[GitHub] [airflow] potiuk commented on pull request #30672: Parallelize Helm tests with multiple job runners

via GitHub Sun, 16 Apr 2023 15:46:08 -0700


potiuk commented on PR #30672:
URL: https://github.com/apache/airflow/pull/30672#issuecomment-1510508451

Ok. Not sure if you know what you've asked for, but well. you did
@hussein-awala :).

> I have a concern regarding the use of a lot of parallelism in our
workflows. While it can greatly enhance our development speed, there is a
possibility that a few number of PRs could occupy all the runners, potentially
delaying the progress of other PRs. It would be beneficial to have some kind of
configurations in place to prevent this from happening, such as limiting the
number of runners a single PR can use. This would help ensure that all PRs have
access to the necessary resources and can be processed efficiently.

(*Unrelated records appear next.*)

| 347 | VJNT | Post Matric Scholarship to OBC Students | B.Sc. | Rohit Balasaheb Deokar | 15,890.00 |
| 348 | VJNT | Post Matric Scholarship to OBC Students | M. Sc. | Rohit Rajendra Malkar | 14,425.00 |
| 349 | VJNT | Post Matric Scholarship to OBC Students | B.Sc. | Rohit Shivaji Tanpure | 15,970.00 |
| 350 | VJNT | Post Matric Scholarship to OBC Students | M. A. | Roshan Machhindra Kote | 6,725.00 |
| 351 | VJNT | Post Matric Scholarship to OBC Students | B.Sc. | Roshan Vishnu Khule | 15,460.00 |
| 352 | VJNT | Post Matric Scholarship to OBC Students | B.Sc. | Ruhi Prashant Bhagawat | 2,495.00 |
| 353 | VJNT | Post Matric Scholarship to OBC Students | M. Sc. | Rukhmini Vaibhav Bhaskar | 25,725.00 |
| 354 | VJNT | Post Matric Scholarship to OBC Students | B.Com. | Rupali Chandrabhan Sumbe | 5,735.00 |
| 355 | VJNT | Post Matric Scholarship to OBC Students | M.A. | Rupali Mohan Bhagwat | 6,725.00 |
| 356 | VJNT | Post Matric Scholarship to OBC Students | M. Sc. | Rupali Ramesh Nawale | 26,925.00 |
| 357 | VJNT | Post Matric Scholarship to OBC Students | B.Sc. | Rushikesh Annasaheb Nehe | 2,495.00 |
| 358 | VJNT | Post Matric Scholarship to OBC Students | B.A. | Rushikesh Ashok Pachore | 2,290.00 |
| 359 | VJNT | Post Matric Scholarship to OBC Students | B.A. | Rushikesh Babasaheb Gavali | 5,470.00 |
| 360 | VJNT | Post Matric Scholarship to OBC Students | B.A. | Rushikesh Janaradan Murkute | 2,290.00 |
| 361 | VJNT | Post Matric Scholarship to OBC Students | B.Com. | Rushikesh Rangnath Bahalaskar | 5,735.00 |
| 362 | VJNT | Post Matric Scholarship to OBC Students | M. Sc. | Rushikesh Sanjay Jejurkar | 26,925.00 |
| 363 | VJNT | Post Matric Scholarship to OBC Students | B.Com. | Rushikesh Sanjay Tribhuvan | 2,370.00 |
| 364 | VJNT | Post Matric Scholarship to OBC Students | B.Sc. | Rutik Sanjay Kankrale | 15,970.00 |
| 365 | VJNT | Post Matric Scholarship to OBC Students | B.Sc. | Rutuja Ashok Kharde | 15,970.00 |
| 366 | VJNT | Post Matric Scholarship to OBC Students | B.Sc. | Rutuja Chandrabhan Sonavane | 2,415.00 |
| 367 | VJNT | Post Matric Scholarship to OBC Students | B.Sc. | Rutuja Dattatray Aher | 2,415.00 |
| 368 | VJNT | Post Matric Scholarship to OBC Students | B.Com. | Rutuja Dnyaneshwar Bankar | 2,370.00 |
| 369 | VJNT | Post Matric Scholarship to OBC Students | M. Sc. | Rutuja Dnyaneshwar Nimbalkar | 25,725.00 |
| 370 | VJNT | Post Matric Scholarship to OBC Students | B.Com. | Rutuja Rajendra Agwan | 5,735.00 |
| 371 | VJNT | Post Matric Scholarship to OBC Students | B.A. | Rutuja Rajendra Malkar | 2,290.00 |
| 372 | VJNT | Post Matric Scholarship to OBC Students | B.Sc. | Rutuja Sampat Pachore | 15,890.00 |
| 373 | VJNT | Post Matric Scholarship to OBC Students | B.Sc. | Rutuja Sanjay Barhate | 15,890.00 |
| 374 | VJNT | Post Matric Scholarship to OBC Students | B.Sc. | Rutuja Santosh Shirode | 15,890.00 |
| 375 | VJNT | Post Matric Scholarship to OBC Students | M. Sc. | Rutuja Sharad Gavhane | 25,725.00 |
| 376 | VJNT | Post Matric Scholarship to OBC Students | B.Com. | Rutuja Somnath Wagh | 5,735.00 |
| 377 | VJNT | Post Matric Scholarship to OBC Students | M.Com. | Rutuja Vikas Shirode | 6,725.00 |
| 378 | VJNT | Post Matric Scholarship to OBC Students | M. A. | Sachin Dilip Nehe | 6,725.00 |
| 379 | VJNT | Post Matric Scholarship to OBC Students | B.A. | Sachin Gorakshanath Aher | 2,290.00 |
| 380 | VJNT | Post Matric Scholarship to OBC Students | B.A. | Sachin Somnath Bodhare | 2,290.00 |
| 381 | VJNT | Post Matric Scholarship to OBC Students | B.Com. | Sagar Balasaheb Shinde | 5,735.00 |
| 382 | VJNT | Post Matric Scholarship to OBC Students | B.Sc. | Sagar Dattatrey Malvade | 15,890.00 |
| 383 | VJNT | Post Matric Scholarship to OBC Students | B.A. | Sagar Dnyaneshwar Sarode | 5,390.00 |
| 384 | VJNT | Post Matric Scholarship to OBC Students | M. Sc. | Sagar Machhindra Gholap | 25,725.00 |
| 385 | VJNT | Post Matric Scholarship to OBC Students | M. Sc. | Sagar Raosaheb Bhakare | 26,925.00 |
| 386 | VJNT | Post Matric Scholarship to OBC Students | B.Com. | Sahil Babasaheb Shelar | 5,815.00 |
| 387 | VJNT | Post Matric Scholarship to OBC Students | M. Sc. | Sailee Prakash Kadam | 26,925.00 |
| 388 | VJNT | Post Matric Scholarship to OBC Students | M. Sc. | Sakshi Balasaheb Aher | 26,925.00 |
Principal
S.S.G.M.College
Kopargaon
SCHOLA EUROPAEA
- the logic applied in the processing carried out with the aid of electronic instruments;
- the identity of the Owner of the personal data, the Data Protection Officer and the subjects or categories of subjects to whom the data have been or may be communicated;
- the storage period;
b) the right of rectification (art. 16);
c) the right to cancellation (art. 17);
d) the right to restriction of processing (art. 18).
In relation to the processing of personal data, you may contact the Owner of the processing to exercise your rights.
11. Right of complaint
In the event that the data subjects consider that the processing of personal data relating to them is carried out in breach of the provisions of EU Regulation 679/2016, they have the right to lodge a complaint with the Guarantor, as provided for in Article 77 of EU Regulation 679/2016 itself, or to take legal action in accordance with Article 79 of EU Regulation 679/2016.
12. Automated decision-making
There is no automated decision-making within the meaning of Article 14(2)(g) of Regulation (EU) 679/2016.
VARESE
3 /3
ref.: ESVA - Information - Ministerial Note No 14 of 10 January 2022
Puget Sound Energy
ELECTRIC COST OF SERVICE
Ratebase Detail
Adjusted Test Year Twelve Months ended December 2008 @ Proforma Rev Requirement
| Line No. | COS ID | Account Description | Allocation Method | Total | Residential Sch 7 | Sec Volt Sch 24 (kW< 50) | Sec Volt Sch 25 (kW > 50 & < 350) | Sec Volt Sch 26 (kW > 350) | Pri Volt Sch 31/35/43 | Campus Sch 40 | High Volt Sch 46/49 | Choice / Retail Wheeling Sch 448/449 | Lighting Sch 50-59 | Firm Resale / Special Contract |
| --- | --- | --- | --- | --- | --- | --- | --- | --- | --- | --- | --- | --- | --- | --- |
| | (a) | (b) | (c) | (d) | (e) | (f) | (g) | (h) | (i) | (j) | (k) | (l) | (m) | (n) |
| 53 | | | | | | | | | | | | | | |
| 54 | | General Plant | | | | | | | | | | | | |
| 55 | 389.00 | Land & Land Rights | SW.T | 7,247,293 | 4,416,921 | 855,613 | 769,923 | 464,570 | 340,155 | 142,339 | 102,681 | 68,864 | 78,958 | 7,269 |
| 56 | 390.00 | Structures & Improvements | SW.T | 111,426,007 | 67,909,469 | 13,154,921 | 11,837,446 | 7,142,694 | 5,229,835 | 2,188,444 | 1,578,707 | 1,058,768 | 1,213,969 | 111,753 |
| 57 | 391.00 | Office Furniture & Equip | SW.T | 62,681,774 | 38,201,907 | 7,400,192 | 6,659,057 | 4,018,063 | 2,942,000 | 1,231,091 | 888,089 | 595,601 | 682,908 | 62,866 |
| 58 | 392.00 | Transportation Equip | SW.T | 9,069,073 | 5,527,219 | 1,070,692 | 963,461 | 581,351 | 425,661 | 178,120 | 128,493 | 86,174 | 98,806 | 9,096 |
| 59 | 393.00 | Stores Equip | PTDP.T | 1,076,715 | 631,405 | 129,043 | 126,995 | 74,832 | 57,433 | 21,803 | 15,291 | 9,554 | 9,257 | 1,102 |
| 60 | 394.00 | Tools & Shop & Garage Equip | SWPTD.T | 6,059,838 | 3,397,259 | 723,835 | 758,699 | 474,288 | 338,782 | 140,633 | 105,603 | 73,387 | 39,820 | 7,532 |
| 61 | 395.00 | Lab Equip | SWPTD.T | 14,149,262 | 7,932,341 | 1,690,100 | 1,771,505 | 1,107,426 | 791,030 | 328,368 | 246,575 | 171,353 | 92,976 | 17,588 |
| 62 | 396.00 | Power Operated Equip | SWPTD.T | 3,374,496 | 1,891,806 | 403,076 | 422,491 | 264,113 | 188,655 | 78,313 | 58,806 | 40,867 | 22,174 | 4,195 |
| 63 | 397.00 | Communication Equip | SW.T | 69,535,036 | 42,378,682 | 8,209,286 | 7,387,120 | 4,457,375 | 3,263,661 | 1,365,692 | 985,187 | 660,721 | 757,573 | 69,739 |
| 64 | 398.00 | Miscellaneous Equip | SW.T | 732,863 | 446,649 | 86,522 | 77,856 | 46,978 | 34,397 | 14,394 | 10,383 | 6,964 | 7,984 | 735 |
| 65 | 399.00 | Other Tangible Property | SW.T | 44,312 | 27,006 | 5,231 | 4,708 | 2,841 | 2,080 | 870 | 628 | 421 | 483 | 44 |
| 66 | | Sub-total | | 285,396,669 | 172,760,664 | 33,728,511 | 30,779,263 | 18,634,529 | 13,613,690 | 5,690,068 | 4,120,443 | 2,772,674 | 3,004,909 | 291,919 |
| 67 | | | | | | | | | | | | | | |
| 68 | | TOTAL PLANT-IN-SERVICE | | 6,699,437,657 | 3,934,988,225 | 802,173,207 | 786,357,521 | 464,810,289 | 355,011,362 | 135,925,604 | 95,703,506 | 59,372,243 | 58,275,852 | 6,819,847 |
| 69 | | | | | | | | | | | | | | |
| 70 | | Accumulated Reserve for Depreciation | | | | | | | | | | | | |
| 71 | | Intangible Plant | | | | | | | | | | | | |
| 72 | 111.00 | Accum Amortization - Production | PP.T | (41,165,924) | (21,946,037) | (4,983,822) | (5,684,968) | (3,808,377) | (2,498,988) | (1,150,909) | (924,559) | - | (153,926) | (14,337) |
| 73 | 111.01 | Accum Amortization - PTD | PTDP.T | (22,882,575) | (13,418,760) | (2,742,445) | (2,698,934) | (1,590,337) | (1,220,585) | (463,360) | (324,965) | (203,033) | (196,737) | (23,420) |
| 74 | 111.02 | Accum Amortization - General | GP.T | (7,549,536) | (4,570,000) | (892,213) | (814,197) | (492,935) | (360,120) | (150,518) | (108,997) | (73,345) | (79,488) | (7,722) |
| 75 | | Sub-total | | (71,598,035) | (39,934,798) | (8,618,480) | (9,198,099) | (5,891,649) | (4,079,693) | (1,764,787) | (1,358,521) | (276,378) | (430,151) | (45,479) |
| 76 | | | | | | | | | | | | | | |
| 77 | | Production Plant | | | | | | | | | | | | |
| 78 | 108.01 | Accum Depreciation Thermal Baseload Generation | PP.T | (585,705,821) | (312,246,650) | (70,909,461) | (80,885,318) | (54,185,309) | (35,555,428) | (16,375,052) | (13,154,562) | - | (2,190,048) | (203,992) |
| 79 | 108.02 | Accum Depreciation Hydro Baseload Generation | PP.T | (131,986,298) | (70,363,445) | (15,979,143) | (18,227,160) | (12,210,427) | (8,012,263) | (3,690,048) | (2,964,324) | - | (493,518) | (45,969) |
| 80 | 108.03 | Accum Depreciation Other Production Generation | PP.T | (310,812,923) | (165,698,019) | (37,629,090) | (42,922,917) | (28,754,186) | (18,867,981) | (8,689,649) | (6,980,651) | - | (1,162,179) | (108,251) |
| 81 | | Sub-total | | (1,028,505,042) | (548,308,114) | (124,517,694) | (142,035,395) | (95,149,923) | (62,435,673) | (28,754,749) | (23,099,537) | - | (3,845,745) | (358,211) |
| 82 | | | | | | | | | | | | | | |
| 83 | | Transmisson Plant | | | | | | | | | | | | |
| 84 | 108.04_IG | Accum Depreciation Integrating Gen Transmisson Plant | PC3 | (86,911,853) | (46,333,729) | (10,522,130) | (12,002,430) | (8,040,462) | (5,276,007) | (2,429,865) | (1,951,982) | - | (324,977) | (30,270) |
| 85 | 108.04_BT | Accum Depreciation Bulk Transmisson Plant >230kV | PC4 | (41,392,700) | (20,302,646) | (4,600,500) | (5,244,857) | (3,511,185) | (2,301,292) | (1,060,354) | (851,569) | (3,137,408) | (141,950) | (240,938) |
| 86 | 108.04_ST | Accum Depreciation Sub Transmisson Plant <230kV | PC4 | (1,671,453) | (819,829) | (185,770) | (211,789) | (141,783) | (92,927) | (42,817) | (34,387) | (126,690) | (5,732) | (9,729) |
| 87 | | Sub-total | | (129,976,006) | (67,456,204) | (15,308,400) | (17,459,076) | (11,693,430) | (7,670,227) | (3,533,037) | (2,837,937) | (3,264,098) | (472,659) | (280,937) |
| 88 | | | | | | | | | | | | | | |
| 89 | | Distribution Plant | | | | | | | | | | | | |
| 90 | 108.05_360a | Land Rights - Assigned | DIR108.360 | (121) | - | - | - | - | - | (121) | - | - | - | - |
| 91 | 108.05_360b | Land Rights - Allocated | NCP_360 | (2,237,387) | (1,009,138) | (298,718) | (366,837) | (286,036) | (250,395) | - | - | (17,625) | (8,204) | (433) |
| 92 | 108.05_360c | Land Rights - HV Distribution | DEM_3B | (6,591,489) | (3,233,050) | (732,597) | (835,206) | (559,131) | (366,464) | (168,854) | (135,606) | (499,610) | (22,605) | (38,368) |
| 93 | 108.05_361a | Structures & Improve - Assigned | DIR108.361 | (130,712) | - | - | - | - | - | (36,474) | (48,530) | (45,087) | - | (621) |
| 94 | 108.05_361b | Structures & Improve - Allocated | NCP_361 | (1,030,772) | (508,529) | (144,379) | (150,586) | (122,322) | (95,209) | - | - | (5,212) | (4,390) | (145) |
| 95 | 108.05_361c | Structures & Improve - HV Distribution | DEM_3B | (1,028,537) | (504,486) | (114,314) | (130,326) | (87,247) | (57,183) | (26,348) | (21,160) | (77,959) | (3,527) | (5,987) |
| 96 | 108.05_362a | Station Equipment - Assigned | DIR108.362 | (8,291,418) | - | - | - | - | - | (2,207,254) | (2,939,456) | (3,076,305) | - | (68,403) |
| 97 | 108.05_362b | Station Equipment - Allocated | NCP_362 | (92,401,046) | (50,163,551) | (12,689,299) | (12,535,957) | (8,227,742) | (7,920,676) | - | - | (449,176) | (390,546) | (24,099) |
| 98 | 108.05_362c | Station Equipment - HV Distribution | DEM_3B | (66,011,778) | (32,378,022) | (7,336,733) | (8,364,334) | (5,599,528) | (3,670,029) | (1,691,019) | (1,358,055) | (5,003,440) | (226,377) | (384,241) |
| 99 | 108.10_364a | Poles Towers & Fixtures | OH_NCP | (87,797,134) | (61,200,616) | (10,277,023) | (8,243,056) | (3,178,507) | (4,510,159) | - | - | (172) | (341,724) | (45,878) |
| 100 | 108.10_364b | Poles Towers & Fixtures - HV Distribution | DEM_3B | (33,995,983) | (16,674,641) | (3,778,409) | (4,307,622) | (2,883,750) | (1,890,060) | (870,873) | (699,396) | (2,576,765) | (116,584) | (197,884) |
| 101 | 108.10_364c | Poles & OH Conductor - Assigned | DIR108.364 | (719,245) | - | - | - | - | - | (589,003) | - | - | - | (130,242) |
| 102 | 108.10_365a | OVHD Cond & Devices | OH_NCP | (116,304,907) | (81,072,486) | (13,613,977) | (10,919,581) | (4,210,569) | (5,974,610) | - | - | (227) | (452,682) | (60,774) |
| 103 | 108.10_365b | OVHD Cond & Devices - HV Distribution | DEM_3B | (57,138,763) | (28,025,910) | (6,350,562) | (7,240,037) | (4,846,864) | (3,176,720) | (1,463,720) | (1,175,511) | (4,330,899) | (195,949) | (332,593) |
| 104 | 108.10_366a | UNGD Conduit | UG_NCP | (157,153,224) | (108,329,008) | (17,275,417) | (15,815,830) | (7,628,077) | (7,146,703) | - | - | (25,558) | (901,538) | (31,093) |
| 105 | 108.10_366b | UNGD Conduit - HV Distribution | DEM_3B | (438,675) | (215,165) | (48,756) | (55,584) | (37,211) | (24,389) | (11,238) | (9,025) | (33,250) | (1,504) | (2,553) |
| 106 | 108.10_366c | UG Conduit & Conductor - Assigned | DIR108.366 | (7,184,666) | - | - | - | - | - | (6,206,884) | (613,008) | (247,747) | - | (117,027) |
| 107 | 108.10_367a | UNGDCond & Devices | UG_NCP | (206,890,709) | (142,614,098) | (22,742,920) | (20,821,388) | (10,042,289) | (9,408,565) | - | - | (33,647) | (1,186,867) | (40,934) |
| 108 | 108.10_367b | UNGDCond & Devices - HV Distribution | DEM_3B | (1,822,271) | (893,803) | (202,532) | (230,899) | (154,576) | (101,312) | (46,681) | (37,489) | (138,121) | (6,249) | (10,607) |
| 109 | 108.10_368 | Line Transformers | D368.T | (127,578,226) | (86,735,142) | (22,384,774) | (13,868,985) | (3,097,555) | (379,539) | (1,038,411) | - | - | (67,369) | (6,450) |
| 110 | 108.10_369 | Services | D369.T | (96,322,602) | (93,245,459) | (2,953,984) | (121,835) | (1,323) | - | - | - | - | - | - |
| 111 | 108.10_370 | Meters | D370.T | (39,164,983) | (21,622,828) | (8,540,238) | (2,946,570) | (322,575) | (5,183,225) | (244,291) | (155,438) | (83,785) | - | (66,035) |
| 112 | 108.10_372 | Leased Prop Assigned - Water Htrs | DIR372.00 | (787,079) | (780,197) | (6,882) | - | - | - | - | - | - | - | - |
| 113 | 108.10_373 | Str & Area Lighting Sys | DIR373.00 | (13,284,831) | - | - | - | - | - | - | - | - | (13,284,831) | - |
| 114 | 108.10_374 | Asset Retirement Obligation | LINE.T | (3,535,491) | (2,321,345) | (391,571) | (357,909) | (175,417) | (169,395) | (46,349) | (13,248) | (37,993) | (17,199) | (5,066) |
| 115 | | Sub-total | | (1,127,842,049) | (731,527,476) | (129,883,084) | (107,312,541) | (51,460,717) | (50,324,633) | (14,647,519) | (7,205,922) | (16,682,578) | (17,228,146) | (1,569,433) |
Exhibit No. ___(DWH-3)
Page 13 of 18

Looking at the available metrics I don't think we need to do anything about
it. I am regularly checking those that we have (see below) and every time I see
an optimisation opportunity, I do implement it, however I would love someone
else to take a deep dive and understand our system and improve it. So if you
would like to join me - I am all ears, and happy to share everything about it.
I think it would be best if you try to understand how our system works in
detail, and then we could discuss some ways how things can be improved. If you
would have some ideas (after getting the grasp of it) how to improce it and
what it might take, I would love to see it.

The "noisy-neighbour" issue has been on-going debate for the Apache Software
Foundation and Airflow for years now and it used to be very bad at times, but
with a lot of our effort, helping others to optimise their jobs and especially
with GitHub providing more public runners and us having sponsored self-hosted
runners, the issue is non-existing currently IMHO.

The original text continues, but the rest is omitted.